# What to do
A) Rewrite the reader comments on gay adoption between "What fascinates me" and "flawed family values.", inclusive, with "sweatshops" replaced by "factories".
B) In the reader comments on gay adoption, which states does EJK name as not sophisticated enough to judge the matter?
C) Please continue the reader comments on gay adoption from the point where they stop.
--- Given passage ---
Illustration by Robert Neubecker.
COMMENTS

Notes From The Fray Editor:


There was an enormous number of posts on this one: More than 5,000 in the first 24 hours. RKN and Jessica wrote about their experiences being raised in lesbian households. Is the right to adopt a basic human right? Capybara starts the argument here. (In this, as in other threads, there seemed a need to draw a distinction between the right to adopt your partner's child, whom you are helping to raise, and the right to adopt a child from outside.) Tina makes the case for the burden being entirely on those trying to deny gays the right to adoption. The Bell (as ever) takes a good clear look at the issues. EJK answers Michael Murray's post (below) and bravely names the states that he does not think are sophisticated enough to judge the matter: Missouri, Mississippi and Alabama. Thrasymachus sees the debate as showing the need for legal gay marriages, and started a lengthy debate.


Reader Comments From The Fray:

What fascinates me is the emphasis on "family values and the good of the children" and its theoretical derivation from our centuries old religious traditions and precepts. This simply isn't true. For much of history, at least some children have been little more than commodities or readily discarded inconveniences. They have been bred and sold in slavery, relegated to sweatshops and abandoned on the doorsteps of "foundling" homes.

Less than an hundred years ago, we were resettling abandoned children by the thousands from the cities of the northeast to the plains of the Midwest--the Orphan Trains of the late 19th and early 20th centuries…Some were wanted, well treated and loved. But most of them were little more than cheap-workers in the stony fields of flawed family values.

"Family Values" is an evolving concept not a divinely inspired time-tested certainty. If the good of the children is the key issue then perhaps a broader construction of "family" is warranted. I support the adoption of children by any stable, loving "family" unit. Even in its evolving form, it's far better than the alternative of abandonment and foster home placements.

--REW-OEM

(To find or answer this post, click here.)


In questions like these, it often helps to ask ourselves, "What is the ideal?" I'll stick my neck out and suggest the ideal way to raise a child is with two married, heterosexual Super Parents. Close behind on that list would be two married, homosexual Super Parents. Maybe after that, one unmarried Super Parent.

Towards the bottom of that list things get murky. I suppose something like the married Bad Parents, would be followed by the single Bad Parent, followed by No Parents, when the alternative is the Terrible Parents (the abusers, drug addicts, molesters, etc., who have no business raising human beings).
--- Input data ---
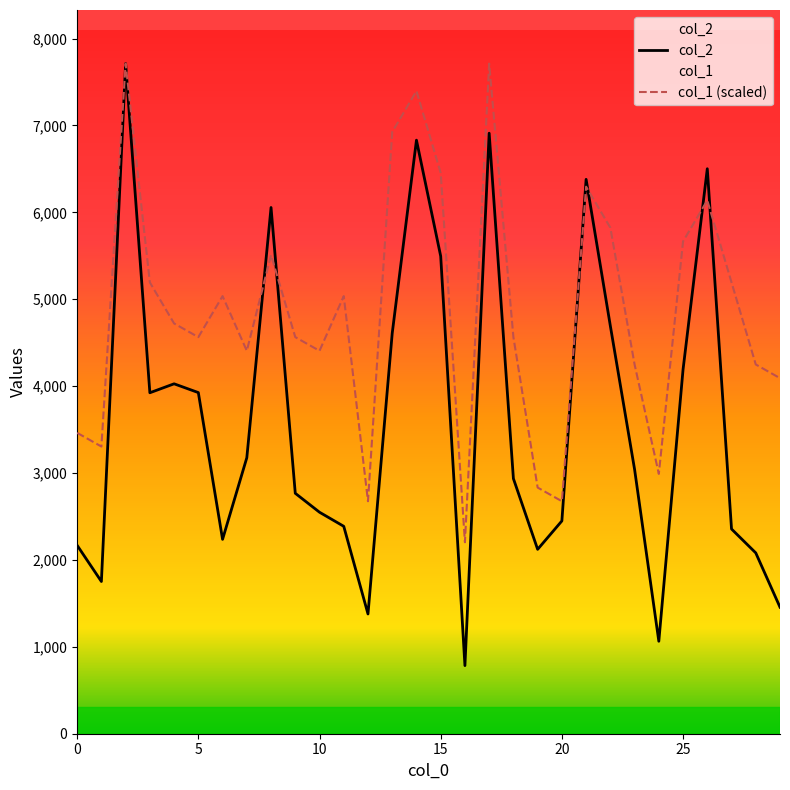

What is the difference between the second highest and minimum values in the col_1 series?

5508.6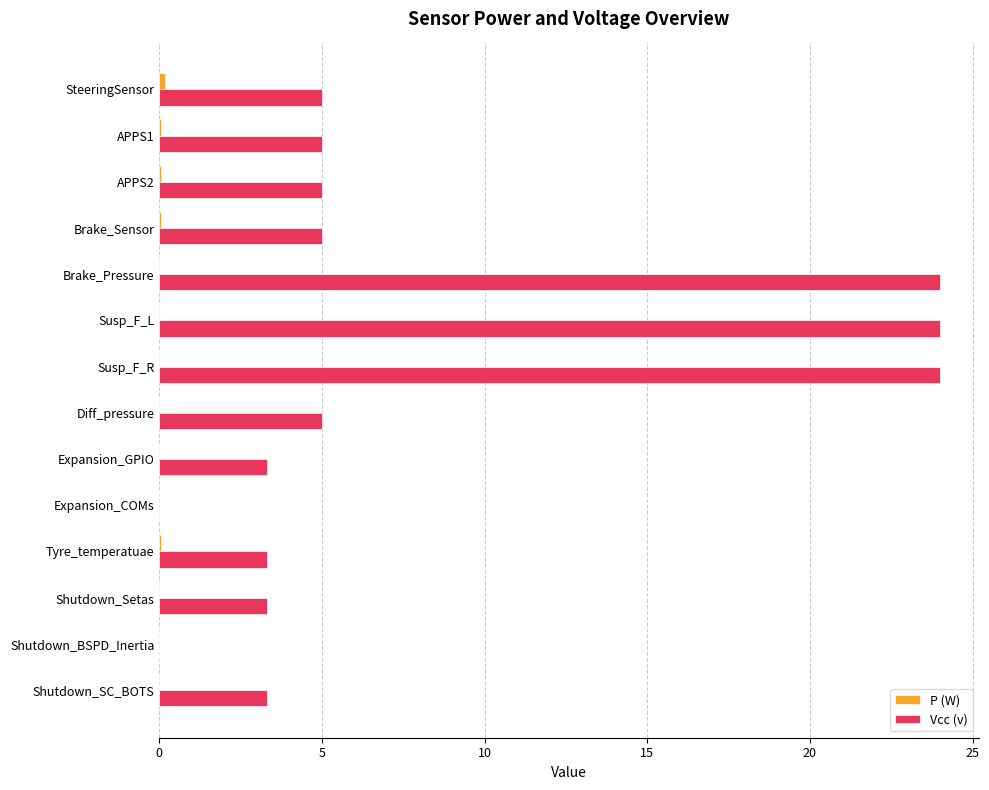

The Vcc (v) series shows 5.0 at APPS2. True or false?

True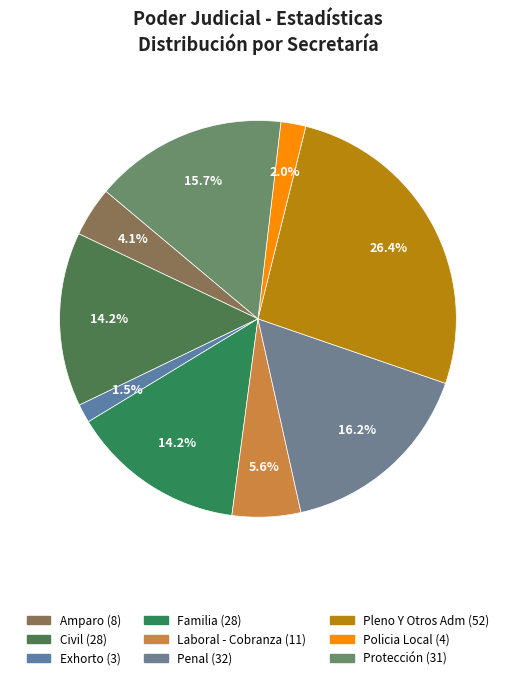

The Laboral - Cobranza slice represents 18% of the pie. True or false?

False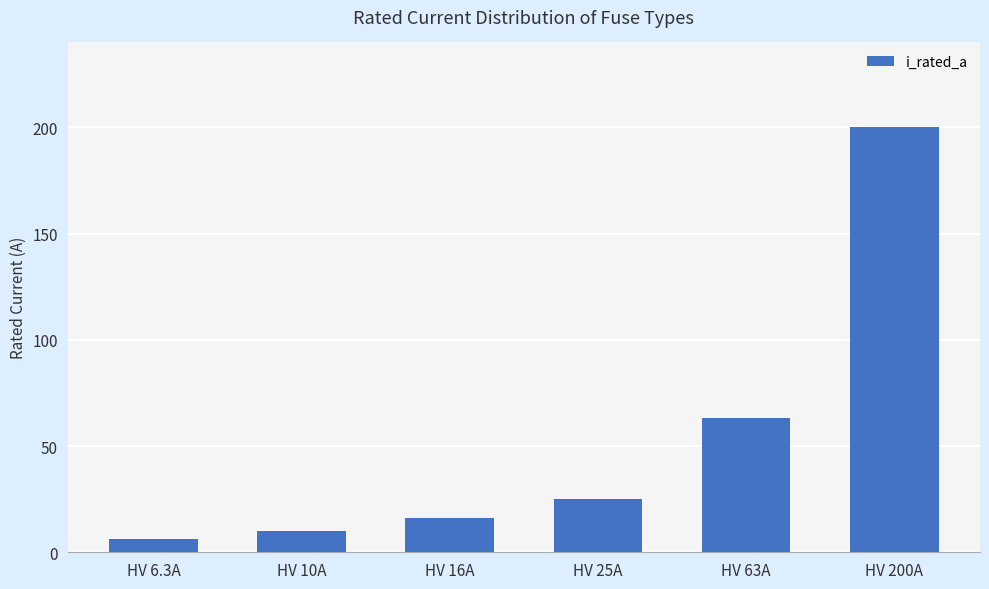

At which label is the value closest to 103?

HV 63A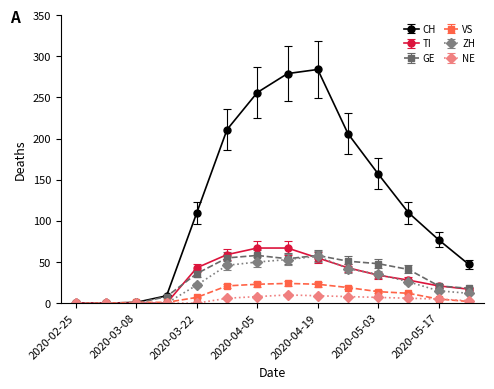

What is the average value of the TI series?

31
---
# Outputs by task
A)
What fascinates me is the emphasis on "family values and the good of the children" and its theoretical derivation from our centuries old religious traditions and precepts. This simply isn't true. For much of history, at least some children have been little more than commodities or readily discarded inconveniences. They have been bred and sold in slavery, relegated to factories and abandoned on the doorsteps of "foundling" homes.

Less than an hundred years ago, we were resettling abandoned children by the thousands from the cities of the northeast to the plains of the Midwest--the Orphan Trains of the late 19th and early 20th centuries…Some were wanted, well treated and loved. But most of them were little more than cheap-workers in the stony fields of flawed family values.

B) Missouri, Mississippi and Alabama.

C)
The reason I favor the heterosexual parents--all things being equal--is that I believe human beings ideally need models of the opposite sex to understand themselves and fully develop their masculine and feminine traits. We already know having a workaholic father more married to his career than his family has a negative impact on his children's ability to bond with males and develop healthy masculine traits (I include girls in that statement). We applaud the father whose wife dies and who tries to find a close female role model for his children. The male/female duality needs to be developed.

So, it would not be surprising to discover that children of homosexual parents would have the same challenges in developing bonds with and traits of the sex which their parents are not, as many other kids of heterosexual parents do in some instances such as those described above. But that's not necessarily a reason to deny gays the right to raise children.

Why? Because when placing adoptive children with families, we need to consider the heterosexual ideal in relation to the existence of Bad Parents, No Parents or Terrible Parents. I'd give the child to the two homosexual Super Parents, or even homosexual So-So Parents, over any of the other Parents of any sexual orientation any day.

--Hedgehog

(To find or answer this post, click here.)


Presently a background check is done when adoption occurs. Specific items that might negatively affect the child are examined in an effort not to seek perfection but to see if the situation is good enough to warrant adoption. I would argue sexual orientation could be looked at in that vein…

I would certainly not ban it because of an ideal 'on average' basis. The State has a responsibility to the citizenry to be fair in its approach to individuals and so gay adoption should not be banned in its entirety but rather face the very same obstacles and checks that others do. I would vote for such a law in my State (I do not see this as a Federal issue).

I have one caveat though. Private adoption groups should within reason be allowed to use their own criteria to place children. That is to say they should be allowed to or not to allow children to be placed in the homes of Gay couples. I would for example not be in favor of forcing Christian groups to allow Gay adoption.